WITH a major investment in an advanced manufacturing facility the future is looking incredibly bright for GlaxoSmithKline’s site in County Durham.
The £92m announced for the pharmaceutical giant’s rural Barnard Castle premises is part of a £275m investment spread across three of GSK’s nine UK manufacturing sites.
Alastair Leighton, site director at Barnard Castle – one of the biggest pharmaceutical manufacturing sites in the UK – said: “The UK is tremendously important to GSK and there’s been a strong commitment with the new investment. We’re building a factory for the next 20-30 years and it will be built in readiness for a whole pipeline of products.”
GSK has been a major presence in Barnard Castle since 1945 when it first opened in a former Penicillin factory. The site was ideal – a wide swathe of land, next to a river, and with good transport infrastructure. It was also far enough away from the bigger cities that it wouldn’t be vulnerable to enemy attack during the war.
In the 1960s, the company developed new antibiotics and, with a new factory in the 1980s, went on to develop steroidal dermatological treatments for conditions such as Psoriasis. In the early 1990s, the Barnard Castle site expanded into sterile manufacturing, making liquids which could be injected into the body.
As the company has developed, it has become a major employer in County Durham, with generations of the same family working for the company. Alastair, who cycles into the office from home, said: “It’s really interesting to see the number of people who have worked at Barnard Castle on a tour of duty and then they’ve stayed here. The lifestyle is great and you can have a very rewarding career.
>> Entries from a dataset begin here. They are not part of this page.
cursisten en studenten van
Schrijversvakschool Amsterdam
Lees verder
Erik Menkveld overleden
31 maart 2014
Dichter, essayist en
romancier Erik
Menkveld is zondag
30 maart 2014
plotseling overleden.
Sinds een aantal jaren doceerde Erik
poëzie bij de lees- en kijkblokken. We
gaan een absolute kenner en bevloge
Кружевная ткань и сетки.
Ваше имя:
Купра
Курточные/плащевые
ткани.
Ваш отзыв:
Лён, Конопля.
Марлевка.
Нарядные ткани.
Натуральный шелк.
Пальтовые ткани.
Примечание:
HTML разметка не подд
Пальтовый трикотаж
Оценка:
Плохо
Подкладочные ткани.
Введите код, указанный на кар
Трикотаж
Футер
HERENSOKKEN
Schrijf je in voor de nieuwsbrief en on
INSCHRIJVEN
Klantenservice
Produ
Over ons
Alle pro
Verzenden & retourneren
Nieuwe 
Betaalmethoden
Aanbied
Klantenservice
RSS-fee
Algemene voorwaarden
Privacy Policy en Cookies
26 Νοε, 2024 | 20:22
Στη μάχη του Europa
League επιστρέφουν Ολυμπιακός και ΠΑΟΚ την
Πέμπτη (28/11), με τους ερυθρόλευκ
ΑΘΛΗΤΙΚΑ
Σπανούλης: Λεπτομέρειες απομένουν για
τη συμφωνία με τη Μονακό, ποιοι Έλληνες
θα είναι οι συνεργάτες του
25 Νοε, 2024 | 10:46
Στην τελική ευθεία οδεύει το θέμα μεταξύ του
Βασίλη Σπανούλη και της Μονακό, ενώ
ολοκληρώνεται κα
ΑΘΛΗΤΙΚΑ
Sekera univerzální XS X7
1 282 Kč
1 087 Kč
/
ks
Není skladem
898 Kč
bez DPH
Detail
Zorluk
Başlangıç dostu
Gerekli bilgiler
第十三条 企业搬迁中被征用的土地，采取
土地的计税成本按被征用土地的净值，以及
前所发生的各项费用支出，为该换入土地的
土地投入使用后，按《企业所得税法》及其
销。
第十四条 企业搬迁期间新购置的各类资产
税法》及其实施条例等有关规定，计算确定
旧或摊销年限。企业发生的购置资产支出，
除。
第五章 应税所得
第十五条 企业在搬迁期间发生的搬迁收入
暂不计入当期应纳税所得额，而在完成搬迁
“The size of the site means GSK can offer myriad career opportunities both to apprentices and graduates. Many of the apprenticeships (there are currently 32) are in advanced manufacturing but we also offer opportunities in surprising areas, such as graphic design. We have a centralised artwork hub here in Barnard Castle where more than 75 staff design packaging for products such as Zovirax, Panadol and Sensodyne. It is creative but it’s also done to a very high level of rigour. We also recruit graduates into the lab areas and develop them internally.”
The announcement of the multi-million pound investment in the County Durham site represents further significant development into the large biopharmaceuticals market. Around £500m has been invested in the Barnard Castle site over the last four years. The site supplies nearly half a million packs of products per day to 140 global markets.
GSK has a significant manufacturing presence in the UK, employing nearly 6,000 people. The company views the UK as an attractive location for investment in advanced manufacturing due to a number of factors including the skilled workforce, technological and scientific capabilities & infrastructure and a competitive corporate tax system. This includes the Patent Box, which encourages investment in R&D and related manufacturing in the UK by delivering a lower rate of corporation tax on profits generated from UK-owned intellectual property.
Said Alastair: “Barnard Castle has become a real hub of the skilled resources we need. One of the things we’ve developed over the years has been not just to manufacture these drugs but to develop new ones. It can be quite a technical challenge to formulate a medicine for the first time – there’s a lot of rigour to go through to make sure the products are ready to launch. We spend a great deal of time attracting the right kind of people and investing in their future by developing their potential.”
The investment will fund the construction of an aseptic sterile facility which will support the manufacture of existing and new biopharmaceutical assets in its pipeline. It will bring hundreds of jobs in construction, engineering and design.
The company is looking to break ground in early 2017 and be manufacturing new aseptic material by 2018. By 2020-21 it expects to be routinely manufacturing drugs and will have one manufacturing line with room for two more.
Adds Alastair: “We recognise that the skill base is here and our job is to get these innovative medicines from the lab to patients as soon as possible. The best way to do that is to have a solid skills infrastructure.
“It’s about a long term commitment to advanced manufacturing and creating the kind of career opportunities that people want. There are generations of families who have come through here and we want to see that continue.”